# Coyote Nevada- Thoughts ?



## gb155 (23 Oct 2010)

Coyote Nevada 09, Worth £275 second hand ?


----------



## RedBike (23 Oct 2010)

It's a relatively unheard of name, it has an ugly partly hydroformed frame, suntour forks (crap reputation), quad brakes (crap reputation) and just a deore groupset. Goes for £375 new. IMO It's not worth £275 even in perfect condition. However, I bet you if you were to put it on ebay someone would probably bid that sort of money for it.


----------



## billflat12 (23 Oct 2010)

save the heartache buy this specialised for £150, a good starter that you could upgrade . ( not mine ) see http://www.pinkbike.com/photo/5660527/


----------



## gb155 (24 Oct 2010)

Thanks you 2, with your comments ringing in my ears, I kept on looking, I found a Specialized Rockhopper Comp for the same price, Right, Winter, BRING IT ON


----------



## gb155 (26 Oct 2010)

Was this worth the cost do you think?


----------



## billflat12 (26 Oct 2010)

is it standard don,t know the spec, what are the forks ? maybe change that 2 bolt stem to a 4bolt if you do anything rough.


----------



## Sheffield_Tiger (26 Oct 2010)

It's going to be better than a Coyote

I had the job of trying to shift a job lot of Coyote bikes..they were reasonable-ish but just...something missing quality-wise - and I;m far from a bike snob - kind of a bit like Concept's Viking range


----------



## Keith Oates (27 Oct 2010)

It looks to be a good bike to me and the cost is not excessive, enjoy!!!!!!!!!!!!!!!!!!!!!!!!!!!!!


----------



## RedBike (27 Oct 2010)

I'm not sure what model that is. The Hardrocks when they were first introduced were a light-weight budget XC bike, but over time they got heavier, 'beefier' and the geometry got more and more relaxed. This got them the unfortunate nickname of 'Lardrock' by a lot of MTBers.
( The later models seem to have gone back to being what is essentially a cracking a budget XC bike). 

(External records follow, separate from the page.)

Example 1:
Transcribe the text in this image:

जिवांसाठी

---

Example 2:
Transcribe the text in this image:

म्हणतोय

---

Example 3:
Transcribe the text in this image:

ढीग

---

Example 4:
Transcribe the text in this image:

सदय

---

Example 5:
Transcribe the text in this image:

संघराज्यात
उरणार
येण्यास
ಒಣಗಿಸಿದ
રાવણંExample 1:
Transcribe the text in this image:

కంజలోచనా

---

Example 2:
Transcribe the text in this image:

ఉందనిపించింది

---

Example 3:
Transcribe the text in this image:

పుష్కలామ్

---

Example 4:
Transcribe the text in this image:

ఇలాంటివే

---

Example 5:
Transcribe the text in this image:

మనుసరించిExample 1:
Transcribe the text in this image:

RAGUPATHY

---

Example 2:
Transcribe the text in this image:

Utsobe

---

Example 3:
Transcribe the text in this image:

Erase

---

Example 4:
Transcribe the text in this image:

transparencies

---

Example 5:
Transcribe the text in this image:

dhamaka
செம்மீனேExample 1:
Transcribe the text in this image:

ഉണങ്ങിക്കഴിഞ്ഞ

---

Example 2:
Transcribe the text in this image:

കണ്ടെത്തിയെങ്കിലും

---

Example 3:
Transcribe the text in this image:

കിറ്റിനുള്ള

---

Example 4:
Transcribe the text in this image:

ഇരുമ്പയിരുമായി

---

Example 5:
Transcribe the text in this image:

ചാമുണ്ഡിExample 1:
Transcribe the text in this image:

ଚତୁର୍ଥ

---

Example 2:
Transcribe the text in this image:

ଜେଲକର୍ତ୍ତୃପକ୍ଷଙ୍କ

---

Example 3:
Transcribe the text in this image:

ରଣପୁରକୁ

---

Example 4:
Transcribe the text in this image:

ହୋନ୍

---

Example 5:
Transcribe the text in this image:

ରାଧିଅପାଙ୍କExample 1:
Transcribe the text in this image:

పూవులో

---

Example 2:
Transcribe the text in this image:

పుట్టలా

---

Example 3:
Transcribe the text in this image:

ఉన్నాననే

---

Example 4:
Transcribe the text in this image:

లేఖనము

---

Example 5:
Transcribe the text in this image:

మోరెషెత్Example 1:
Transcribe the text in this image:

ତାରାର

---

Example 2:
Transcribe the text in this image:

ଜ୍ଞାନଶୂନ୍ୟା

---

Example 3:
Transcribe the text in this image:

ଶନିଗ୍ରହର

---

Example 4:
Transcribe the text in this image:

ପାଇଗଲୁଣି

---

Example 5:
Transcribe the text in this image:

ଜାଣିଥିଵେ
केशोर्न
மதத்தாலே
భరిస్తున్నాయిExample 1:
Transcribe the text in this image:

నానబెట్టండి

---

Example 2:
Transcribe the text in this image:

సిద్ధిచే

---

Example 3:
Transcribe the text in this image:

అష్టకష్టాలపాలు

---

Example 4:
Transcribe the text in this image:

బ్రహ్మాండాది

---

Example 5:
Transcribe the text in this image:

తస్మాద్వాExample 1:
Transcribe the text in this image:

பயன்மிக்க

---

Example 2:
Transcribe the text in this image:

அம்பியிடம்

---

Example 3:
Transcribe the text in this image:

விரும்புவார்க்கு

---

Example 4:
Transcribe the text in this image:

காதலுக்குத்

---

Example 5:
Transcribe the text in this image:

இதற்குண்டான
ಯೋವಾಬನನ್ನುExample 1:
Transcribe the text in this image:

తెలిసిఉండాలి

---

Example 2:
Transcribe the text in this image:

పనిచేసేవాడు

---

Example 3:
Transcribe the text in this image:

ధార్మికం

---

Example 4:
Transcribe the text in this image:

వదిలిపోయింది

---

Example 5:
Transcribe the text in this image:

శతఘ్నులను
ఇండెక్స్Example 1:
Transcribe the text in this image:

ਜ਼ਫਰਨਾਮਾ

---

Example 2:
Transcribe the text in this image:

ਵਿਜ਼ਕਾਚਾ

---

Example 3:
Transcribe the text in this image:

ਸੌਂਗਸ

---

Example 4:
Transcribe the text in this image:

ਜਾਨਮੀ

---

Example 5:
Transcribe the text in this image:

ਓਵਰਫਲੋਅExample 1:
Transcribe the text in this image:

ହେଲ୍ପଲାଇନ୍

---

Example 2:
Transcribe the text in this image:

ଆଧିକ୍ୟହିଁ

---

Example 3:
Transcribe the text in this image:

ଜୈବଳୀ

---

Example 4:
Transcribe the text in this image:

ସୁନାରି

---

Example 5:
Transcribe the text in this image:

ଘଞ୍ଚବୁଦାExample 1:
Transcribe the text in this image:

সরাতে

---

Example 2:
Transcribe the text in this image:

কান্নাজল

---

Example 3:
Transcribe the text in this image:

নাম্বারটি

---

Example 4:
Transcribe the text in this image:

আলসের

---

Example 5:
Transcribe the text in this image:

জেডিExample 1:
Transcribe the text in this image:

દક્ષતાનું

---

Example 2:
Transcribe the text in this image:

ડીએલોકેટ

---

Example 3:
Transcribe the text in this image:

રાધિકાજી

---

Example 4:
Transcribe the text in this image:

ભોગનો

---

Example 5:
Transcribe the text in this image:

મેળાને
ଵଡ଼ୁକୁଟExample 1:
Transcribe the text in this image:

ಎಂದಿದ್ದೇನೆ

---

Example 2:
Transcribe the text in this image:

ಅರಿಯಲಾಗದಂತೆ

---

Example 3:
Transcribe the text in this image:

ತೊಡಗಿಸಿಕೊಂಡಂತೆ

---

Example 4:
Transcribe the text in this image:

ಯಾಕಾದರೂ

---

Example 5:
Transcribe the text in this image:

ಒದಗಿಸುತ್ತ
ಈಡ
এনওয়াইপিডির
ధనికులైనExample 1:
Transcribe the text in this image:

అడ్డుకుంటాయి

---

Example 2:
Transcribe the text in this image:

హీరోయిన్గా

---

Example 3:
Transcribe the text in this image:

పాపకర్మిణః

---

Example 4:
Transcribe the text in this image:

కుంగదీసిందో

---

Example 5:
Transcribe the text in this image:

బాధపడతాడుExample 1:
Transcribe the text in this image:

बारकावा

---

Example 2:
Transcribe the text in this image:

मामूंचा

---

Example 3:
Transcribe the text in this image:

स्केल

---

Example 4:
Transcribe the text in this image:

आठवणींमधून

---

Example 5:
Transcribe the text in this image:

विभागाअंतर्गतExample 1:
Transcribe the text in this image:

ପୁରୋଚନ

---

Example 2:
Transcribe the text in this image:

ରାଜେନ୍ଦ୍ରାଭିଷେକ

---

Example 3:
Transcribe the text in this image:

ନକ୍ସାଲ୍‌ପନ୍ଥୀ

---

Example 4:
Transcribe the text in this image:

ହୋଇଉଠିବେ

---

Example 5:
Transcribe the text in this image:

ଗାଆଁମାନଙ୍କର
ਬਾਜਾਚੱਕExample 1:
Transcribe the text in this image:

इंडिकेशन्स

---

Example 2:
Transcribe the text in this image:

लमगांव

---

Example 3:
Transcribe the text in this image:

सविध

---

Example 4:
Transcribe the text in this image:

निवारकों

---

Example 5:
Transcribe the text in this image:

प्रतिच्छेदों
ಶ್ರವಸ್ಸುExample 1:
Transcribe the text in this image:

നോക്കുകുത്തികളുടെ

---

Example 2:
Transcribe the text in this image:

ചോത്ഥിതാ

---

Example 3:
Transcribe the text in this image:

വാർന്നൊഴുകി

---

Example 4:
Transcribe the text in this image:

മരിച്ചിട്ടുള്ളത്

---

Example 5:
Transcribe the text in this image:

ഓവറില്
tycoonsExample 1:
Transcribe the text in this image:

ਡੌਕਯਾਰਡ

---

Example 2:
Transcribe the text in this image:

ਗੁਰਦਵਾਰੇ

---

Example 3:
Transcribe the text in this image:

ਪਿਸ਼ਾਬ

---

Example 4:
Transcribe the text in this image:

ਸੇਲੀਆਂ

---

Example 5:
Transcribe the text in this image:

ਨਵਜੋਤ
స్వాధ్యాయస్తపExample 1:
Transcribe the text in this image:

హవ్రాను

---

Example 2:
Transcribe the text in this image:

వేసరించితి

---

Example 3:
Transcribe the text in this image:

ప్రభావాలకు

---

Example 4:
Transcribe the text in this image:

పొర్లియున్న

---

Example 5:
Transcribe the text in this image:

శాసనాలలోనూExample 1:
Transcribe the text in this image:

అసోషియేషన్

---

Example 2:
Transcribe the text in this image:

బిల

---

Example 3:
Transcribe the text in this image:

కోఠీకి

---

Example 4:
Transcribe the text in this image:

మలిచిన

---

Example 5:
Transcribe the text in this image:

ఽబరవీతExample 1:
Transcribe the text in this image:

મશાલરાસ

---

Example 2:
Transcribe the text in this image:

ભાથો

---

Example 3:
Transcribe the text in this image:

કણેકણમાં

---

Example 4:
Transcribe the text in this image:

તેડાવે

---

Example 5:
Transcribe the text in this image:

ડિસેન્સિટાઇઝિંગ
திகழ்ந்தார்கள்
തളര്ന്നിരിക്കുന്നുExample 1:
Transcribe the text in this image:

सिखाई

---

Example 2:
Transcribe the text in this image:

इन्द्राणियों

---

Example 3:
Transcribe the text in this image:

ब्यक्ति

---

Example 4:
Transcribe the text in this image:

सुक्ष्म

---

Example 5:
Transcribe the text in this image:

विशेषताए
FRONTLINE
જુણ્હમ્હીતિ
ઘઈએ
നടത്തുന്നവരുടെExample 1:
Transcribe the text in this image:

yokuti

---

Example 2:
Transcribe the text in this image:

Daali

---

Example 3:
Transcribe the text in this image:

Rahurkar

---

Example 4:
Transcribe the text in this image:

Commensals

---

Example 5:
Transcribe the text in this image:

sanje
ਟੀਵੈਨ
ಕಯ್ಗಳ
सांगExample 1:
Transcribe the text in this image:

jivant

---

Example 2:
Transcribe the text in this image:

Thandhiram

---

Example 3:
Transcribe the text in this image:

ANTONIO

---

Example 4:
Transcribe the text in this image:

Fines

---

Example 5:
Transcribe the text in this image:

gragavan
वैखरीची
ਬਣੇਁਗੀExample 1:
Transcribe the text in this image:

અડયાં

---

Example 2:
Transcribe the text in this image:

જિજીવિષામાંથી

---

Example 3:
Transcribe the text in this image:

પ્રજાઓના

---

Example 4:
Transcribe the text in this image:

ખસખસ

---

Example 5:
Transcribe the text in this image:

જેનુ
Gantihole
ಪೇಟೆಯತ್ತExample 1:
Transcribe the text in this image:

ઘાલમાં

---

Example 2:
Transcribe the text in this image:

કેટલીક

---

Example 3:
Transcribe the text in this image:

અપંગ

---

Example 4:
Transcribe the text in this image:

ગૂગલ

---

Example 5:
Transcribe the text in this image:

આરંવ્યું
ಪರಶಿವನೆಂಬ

The hardrocks have always had a reputation for being well built. If you were after a tough 'brute' of a commuter with the ability to take on the worst of the peak district at the weekend then it looks like you've got the right bike. 

At £275 even if you don't like the bike (I''m pretty sure you will! ) you could easily pass it back on for the same sort of money / maybe even make a small profit.


----------



## gb155 (27 Oct 2010)

Thanks everyone, not sure on spec LOL, as caked FULL of mud, once I clean it ill have a look, I know its Deore (SL I think) and the brakes are hydraulic brakes, Got to learn about this MTB stuff more LOL


----------



## gb155 (27 Oct 2010)

RedBike said:


> I'm not sure what model that is. The Hardrocks when they were first introduced were a light-weight budget XC bike, but over time they got heavier, 'beefier' and the geometry got more and more relaxed. This got them the unfortunate nickname of 'Lardrock' by a lot of MTBers.
> ( The later models seem to have gone back to being what is essentially a cracking a budget XC bike).
> 
> The hardrocks have always had a reputation for being well built. If you were after a tough 'brute' of a commuter with the ability to take on the worst of the peak district at the weekend then it looks like you've got the right bike.
> ...



Ahh yes the Hardrocks, but RED this my friend is a Rockhopper (Comp) , Your spot on about the price though.


----------